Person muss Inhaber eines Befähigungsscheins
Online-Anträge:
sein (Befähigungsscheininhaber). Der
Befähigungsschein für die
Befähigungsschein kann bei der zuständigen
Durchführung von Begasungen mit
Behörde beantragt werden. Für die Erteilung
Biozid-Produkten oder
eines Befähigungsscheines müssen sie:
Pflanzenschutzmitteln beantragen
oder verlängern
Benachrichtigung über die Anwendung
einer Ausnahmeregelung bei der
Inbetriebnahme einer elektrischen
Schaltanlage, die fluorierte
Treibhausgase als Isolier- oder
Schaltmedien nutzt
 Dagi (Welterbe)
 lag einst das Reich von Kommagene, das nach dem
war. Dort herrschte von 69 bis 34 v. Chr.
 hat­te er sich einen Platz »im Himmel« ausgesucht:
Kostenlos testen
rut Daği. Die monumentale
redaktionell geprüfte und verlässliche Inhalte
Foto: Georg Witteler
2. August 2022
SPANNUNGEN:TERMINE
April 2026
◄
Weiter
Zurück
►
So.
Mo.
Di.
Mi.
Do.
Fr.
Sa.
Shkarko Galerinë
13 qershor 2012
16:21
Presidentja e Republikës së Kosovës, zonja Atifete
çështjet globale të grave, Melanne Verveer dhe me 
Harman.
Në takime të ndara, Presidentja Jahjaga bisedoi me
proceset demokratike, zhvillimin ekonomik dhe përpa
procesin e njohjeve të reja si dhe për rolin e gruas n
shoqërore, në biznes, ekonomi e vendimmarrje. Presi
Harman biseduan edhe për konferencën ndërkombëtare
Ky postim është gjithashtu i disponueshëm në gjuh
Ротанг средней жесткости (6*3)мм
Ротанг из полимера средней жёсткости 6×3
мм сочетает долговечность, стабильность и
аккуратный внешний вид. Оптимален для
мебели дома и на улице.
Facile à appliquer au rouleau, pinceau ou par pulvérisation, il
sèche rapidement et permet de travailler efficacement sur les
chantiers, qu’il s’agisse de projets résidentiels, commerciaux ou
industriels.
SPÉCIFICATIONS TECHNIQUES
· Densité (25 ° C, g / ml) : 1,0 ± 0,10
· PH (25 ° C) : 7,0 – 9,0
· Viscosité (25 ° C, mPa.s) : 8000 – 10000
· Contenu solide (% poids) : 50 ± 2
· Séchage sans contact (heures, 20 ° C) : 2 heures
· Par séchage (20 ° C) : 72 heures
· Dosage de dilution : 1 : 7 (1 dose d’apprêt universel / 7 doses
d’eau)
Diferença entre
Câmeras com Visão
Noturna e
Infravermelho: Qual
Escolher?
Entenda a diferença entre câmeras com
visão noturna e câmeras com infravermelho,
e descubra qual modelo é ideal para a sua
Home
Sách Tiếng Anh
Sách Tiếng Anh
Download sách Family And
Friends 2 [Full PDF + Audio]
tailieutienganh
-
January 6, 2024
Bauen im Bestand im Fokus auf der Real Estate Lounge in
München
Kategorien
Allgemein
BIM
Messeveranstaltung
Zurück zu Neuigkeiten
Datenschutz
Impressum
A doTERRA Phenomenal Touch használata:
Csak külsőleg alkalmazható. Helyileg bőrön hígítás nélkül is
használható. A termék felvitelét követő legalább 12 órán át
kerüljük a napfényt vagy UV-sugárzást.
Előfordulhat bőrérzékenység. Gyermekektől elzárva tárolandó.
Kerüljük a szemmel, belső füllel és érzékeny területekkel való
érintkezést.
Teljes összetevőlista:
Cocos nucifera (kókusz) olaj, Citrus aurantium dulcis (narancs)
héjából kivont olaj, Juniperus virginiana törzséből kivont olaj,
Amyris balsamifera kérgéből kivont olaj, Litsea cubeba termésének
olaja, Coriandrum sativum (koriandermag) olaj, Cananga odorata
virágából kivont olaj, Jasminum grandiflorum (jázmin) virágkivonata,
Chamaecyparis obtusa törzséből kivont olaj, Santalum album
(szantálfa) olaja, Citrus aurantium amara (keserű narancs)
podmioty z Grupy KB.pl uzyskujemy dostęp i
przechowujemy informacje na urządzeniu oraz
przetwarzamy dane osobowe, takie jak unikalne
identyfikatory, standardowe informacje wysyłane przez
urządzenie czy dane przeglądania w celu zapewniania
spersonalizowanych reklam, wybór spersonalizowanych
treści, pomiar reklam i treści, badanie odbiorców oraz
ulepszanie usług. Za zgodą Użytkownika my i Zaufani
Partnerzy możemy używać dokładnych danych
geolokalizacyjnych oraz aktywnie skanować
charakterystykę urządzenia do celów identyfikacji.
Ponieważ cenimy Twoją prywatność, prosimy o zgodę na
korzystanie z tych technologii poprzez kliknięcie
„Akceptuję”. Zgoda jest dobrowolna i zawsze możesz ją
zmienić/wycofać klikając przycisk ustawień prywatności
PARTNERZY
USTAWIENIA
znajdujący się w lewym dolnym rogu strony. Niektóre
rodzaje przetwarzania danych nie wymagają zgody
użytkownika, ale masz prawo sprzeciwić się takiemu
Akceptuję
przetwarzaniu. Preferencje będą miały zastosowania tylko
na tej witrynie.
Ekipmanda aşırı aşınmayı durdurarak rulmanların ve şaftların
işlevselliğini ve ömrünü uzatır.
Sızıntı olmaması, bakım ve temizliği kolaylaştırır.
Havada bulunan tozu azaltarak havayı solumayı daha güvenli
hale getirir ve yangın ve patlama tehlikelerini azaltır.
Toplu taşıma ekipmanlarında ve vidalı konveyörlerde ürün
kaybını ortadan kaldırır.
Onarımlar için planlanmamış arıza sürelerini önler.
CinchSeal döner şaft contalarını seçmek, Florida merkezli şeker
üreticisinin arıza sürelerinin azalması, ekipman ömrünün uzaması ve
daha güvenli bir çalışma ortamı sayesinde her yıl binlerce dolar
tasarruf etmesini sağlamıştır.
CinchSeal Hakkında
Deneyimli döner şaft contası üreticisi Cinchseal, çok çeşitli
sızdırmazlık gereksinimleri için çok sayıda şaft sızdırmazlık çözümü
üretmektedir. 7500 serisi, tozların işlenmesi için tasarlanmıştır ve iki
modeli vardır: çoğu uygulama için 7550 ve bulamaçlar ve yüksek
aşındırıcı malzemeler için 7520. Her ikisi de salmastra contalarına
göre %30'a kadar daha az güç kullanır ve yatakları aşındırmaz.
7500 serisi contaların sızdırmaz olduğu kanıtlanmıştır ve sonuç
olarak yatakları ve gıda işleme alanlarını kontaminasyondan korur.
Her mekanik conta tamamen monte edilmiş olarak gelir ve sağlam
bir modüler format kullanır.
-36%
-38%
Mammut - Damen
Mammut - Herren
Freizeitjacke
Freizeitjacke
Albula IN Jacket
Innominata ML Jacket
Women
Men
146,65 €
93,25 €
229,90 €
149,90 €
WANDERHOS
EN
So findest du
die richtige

Prompt | Copy the full listing exactly.

Completed task |
Person muss Inhaber eines Befähigungsscheins
Online-Anträge:
sein (Befähigungsscheininhaber). Der
Befähigungsschein für die
Befähigungsschein kann bei der zuständigen
Durchführung von Begasungen mit
Behörde beantragt werden. Für die Erteilung
Biozid-Produkten oder
eines Befähigungsscheines müssen sie:
Pflanzenschutzmitteln beantragen
oder verlängern
Benachrichtigung über die Anwendung
einer Ausnahmeregelung bei der
Inbetriebnahme einer elektrischen
Schaltanlage, die fluorierte
Treibhausgase als Isolier- oder
Schaltmedien nutzt
 Dagi (Welterbe)
 lag einst das Reich von Kommagene, das nach dem
war. Dort herrschte von 69 bis 34 v. Chr.
 hat­te er sich einen Platz »im Himmel« ausgesucht:
Kostenlos testen
rut Daği. Die monumentale
redaktionell geprüfte und verlässliche Inhalte
Foto: Georg Witteler
2. August 2022
SPANNUNGEN:TERMINE
April 2026
◄
Weiter
Zurück
►
So.
Mo.
Di.
Mi.
Do.
Fr.
Sa.
Shkarko Galerinë
13 qershor 2012
16:21
Presidentja e Republikës së Kosovës, zonja Atifete
çështjet globale të grave, Melanne Verveer dhe me 
Harman.
Në takime të ndara, Presidentja Jahjaga bisedoi me
proceset demokratike, zhvillimin ekonomik dhe përpa
procesin e njohjeve të reja si dhe për rolin e gruas n
shoqërore, në biznes, ekonomi e vendimmarrje. Presi
Harman biseduan edhe për konferencën ndërkombëtare
Ky postim është gjithashtu i disponueshëm në gjuh
Ротанг средней жесткости (6*3)мм
Ротанг из полимера средней жёсткости 6×3
мм сочетает долговечность, стабильность и
аккуратный внешний вид. Оптимален для
мебели дома и на улице.
Facile à appliquer au rouleau, pinceau ou par pulvérisation, il
sèche rapidement et permet de travailler efficacement sur les
chantiers, qu’il s’agisse de projets résidentiels, commerciaux ou
industriels.
SPÉCIFICATIONS TECHNIQUES
· Densité (25 ° C, g / ml) : 1,0 ± 0,10
· PH (25 ° C) : 7,0 – 9,0
· Viscosité (25 ° C, mPa.s) : 8000 – 10000
· Contenu solide (% poids) : 50 ± 2
· Séchage sans contact (heures, 20 ° C) : 2 heures
· Par séchage (20 ° C) : 72 heures
· Dosage de dilution : 1 : 7 (1 dose d’apprêt universel / 7 doses
d’eau)
Diferença entre
Câmeras com Visão
Noturna e
Infravermelho: Qual
Escolher?
Entenda a diferença entre câmeras com
visão noturna e câmeras com infravermelho,
e descubra qual modelo é ideal para a sua
Home
Sách Tiếng Anh
Sách Tiếng Anh
Download sách Family And
Friends 2 [Full PDF + Audio]
tailieutienganh
-
January 6, 2024
Bauen im Bestand im Fokus auf der Real Estate Lounge in
München
Kategorien
Allgemein
BIM
Messeveranstaltung
Zurück zu Neuigkeiten
Datenschutz
Impressum
A doTERRA Phenomenal Touch használata:
Csak külsőleg alkalmazható. Helyileg bőrön hígítás nélkül is
használható. A termék felvitelét követő legalább 12 órán át
kerüljük a napfényt vagy UV-sugárzást.
Előfordulhat bőrérzékenység. Gyermekektől elzárva tárolandó.
Kerüljük a szemmel, belső füllel és érzékeny területekkel való
érintkezést.
Teljes összetevőlista:
Cocos nucifera (kókusz) olaj, Citrus aurantium dulcis (narancs)
héjából kivont olaj, Juniperus virginiana törzséből kivont olaj,
Amyris balsamifera kérgéből kivont olaj, Litsea cubeba termésének
olaja, Coriandrum sativum (koriandermag) olaj, Cananga odorata
virágából kivont olaj, Jasminum grandiflorum (jázmin) virágkivonata,
Chamaecyparis obtusa törzséből kivont olaj, Santalum album
(szantálfa) olaja, Citrus aurantium amara (keserű narancs)
podmioty z Grupy KB.pl uzyskujemy dostęp i
przechowujemy informacje na urządzeniu oraz
przetwarzamy dane osobowe, takie jak unikalne
identyfikatory, standardowe informacje wysyłane przez
urządzenie czy dane przeglądania w celu zapewniania
spersonalizowanych reklam, wybór spersonalizowanych
treści, pomiar reklam i treści, badanie odbiorców oraz
ulepszanie usług. Za zgodą Użytkownika my i Zaufani
Partnerzy możemy używać dokładnych danych
geolokalizacyjnych oraz aktywnie skanować
charakterystykę urządzenia do celów identyfikacji.
Ponieważ cenimy Twoją prywatność, prosimy o zgodę na
korzystanie z tych technologii poprzez kliknięcie
„Akceptuję”. Zgoda jest dobrowolna i zawsze możesz ją
zmienić/wycofać klikając przycisk ustawień prywatności
PARTNERZY
USTAWIENIA
znajdujący się w lewym dolnym rogu strony. Niektóre
rodzaje przetwarzania danych nie wymagają zgody
użytkownika, ale masz prawo sprzeciwić się takiemu
Akceptuję
przetwarzaniu. Preferencje będą miały zastosowania tylko
na tej witrynie.
Ekipmanda aşırı aşınmayı durdurarak rulmanların ve şaftların
işlevselliğini ve ömrünü uzatır.
Sızıntı olmaması, bakım ve temizliği kolaylaştırır.
Havada bulunan tozu azaltarak havayı solumayı daha güvenli
hale getirir ve yangın ve patlama tehlikelerini azaltır.
Toplu taşıma ekipmanlarında ve vidalı konveyörlerde ürün
kaybını ortadan kaldırır.
Onarımlar için planlanmamış arıza sürelerini önler.
CinchSeal döner şaft contalarını seçmek, Florida merkezli şeker
üreticisinin arıza sürelerinin azalması, ekipman ömrünün uzaması ve
daha güvenli bir çalışma ortamı sayesinde her yıl binlerce dolar
tasarruf etmesini sağlamıştır.
CinchSeal Hakkında
Deneyimli döner şaft contası üreticisi Cinchseal, çok çeşitli
sızdırmazlık gereksinimleri için çok sayıda şaft sızdırmazlık çözümü
üretmektedir. 7500 serisi, tozların işlenmesi için tasarlanmıştır ve iki
modeli vardır: çoğu uygulama için 7550 ve bulamaçlar ve yüksek
aşındırıcı malzemeler için 7520. Her ikisi de salmastra contalarına
göre %30'a kadar daha az güç kullanır ve yatakları aşındırmaz.
7500 serisi contaların sızdırmaz olduğu kanıtlanmıştır ve sonuç
olarak yatakları ve gıda işleme alanlarını kontaminasyondan korur.
Her mekanik conta tamamen monte edilmiş olarak gelir ve sağlam
bir modüler format kullanır.
-36%
-38%
Mammut - Damen
Mammut - Herren
Freizeitjacke
Freizeitjacke
Albula IN Jacket
Innominata ML Jacket
Women
Men
146,65 €
93,25 €
229,90 €
149,90 €
WANDERHOS
EN
So findest du
die richtige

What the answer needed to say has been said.